Items from a dataset:
────────────────────────────────────────

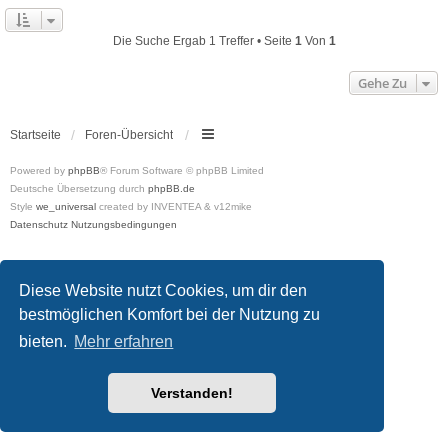
Die Suche Ergab 1 Treffer • Seite
1
Von
1
Gehe Zu
Startseite
Foren-Übersicht
Powered by
phpBB
® Forum Software © phpBB Limited
Deutsche Übersetzung durch
phpBB.de
Style
we_universal
created by INVENTEA & v12mike
Datenschutz
Nutzungsbedingungen
Diese Website nutzt Cookies, um dir den
bestmöglichen Komfort bei der Nutzung zu
bieten.
Mehr erfahren
Verstanden!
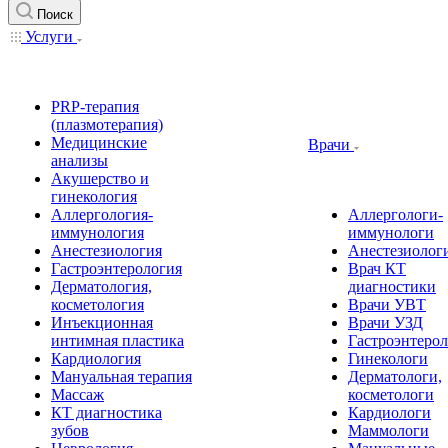
Поиск
Услуги
PRP-терапия
(плазмотерапия)
Медицинские
Врачи
анализы
Акушерство и
гинекология
Аллергология-
Аллергологи-
иммунология
иммунологи
Анестезиология
Анестезиолог
Гастроэнтерология
Врач КТ
Дерматология,
диагностики
косметология
Врачи УВТ
Инъекционная
Врачи УЗД
интимная пластика
Гастроэнтеро
Кардиология
Гинекологи
Мануальная терапия
Дерматологи,
Массаж
косметологи
КТ диагностика
Кардиологи
зубов
Маммологи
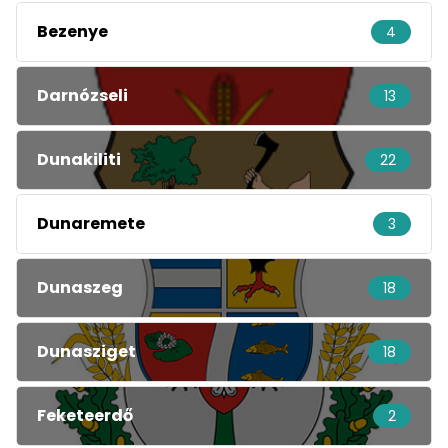
Bezenye
4
Darnózseli
13
Dunakiliti
22
Dunaremete
3
Dunaszeg
18
Dunasziget
18
Feketeerdő
2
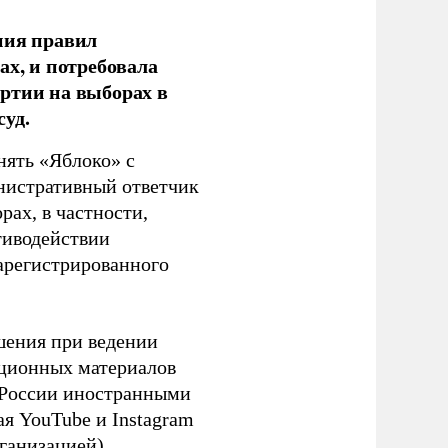
ния правил
ах, и потребовала
ртии на выборах в
уд.
нять «Яблоко» с
инистративный ответчик
ах, в частности,
тиводействии
зарегистрированного
шения при ведении
ационных материалов
в России иностранными
я YouTube и Instagram
ганизацией).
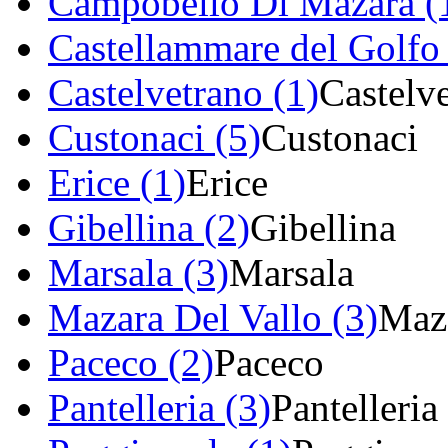
Campobello Di Mazara (
Castellammare del Golfo 
Castelvetrano (1)
Castelv
Custonaci (5)
Custonaci
Erice (1)
Erice
Gibellina (2)
Gibellina
Marsala (3)
Marsala
Mazara Del Vallo (3)
Maza
Paceco (2)
Paceco
Pantelleria (3)
Pantelleria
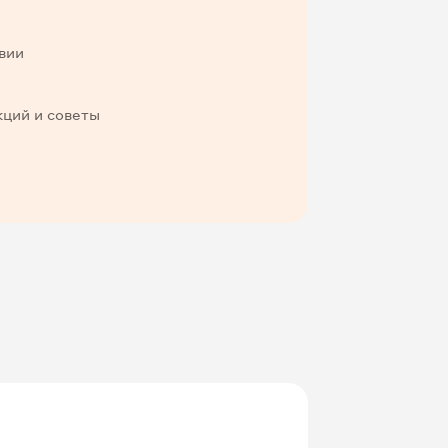
вии
кций и советы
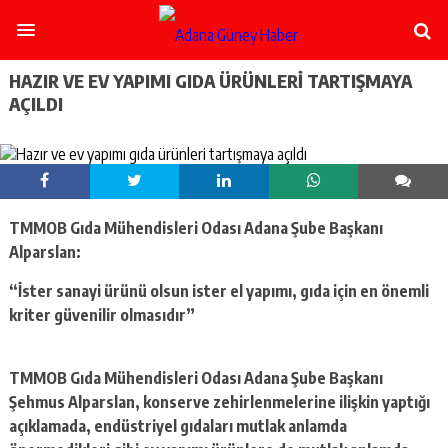
şişli
escort
-
ataşehir
HAZIR VE EV YAPIMI GIDA ÜRÜNLERI TARTIŞMAYA
escort
AÇILDI
-
kadıköy
escort
-
pendik
escort
TMMOB Gıda Mühendisleri Odası Adana Şube Başkanı
-
ümraniye
Alparslan:
escort
-
“İster sanayi ürünü olsun ister el yapımı,
gıda için en önemli
mecidiyeköy
kriter güvenilir olmasıdır”
escort
-
taksim
TMMOB Gıda Mühendisleri Odası Adana Şube Başkanı
escort
Şehmus Alparslan, konserve zehirlenmelerine ilişkin yaptığı
-
açıklamada, endüstriyel gıdaları mutlak anlamda
beşiktaş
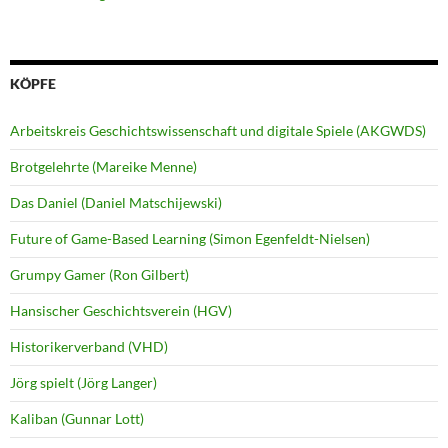
KÖPFE
Arbeitskreis Geschichtswissenschaft und digitale Spiele (AKGWDS)
Brotgelehrte (Mareike Menne)
Das Daniel (Daniel Matschijewski)
Future of Game-Based Learning (Simon Egenfeldt-Nielsen)
Grumpy Gamer (Ron Gilbert)
Hansischer Geschichtsverein (HGV)
Historikerverband (VHD)
Jörg spielt (Jörg Langer)
Kaliban (Gunnar Lott)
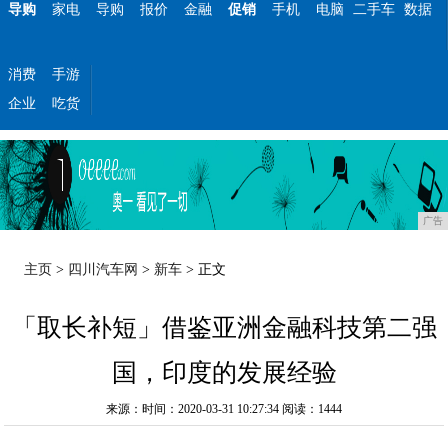
导购
家电
导购
报价
金融
促销
手机
电脑
二手车
数据
消费
手游
企业
吃货
广告
主页
>
四川汽车网
>
新车
> 正文
「取长补短」借鉴亚洲金融科技第二强
国，印度的发展经验
来源：时间：2020-03-31 10:27:34
阅读：1444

────────────────────────────────────────

* **Work instructions**
All that should be returned is the run of lines from the start of the entries above to the line bearing "интимная пластика", each exact, with pictures omitted.

* **Answer for this exercise**
Die Suche Ergab 1 Treffer • Seite
1
Von
1
Gehe Zu
Startseite
Foren-Übersicht
Powered by
phpBB
® Forum Software © phpBB Limited
Deutsche Übersetzung durch
phpBB.de
Style
we_universal
created by INVENTEA & v12mike
Datenschutz
Nutzungsbedingungen
Diese Website nutzt Cookies, um dir den
bestmöglichen Komfort bei der Nutzung zu
bieten.
Mehr erfahren
Verstanden!
Поиск
Услуги
PRP-терапия
(плазмотерапия)
Медицинские
Врачи
анализы
Акушерство и
гинекология
Аллергология-
Аллергологи-
иммунология
иммунологи
Анестезиология
Анестезиолог
Гастроэнтерология
Врач КТ
Дерматология,
диагностики
косметология
Врачи УВТ
Инъекционная
Врачи УЗД
интимная пластика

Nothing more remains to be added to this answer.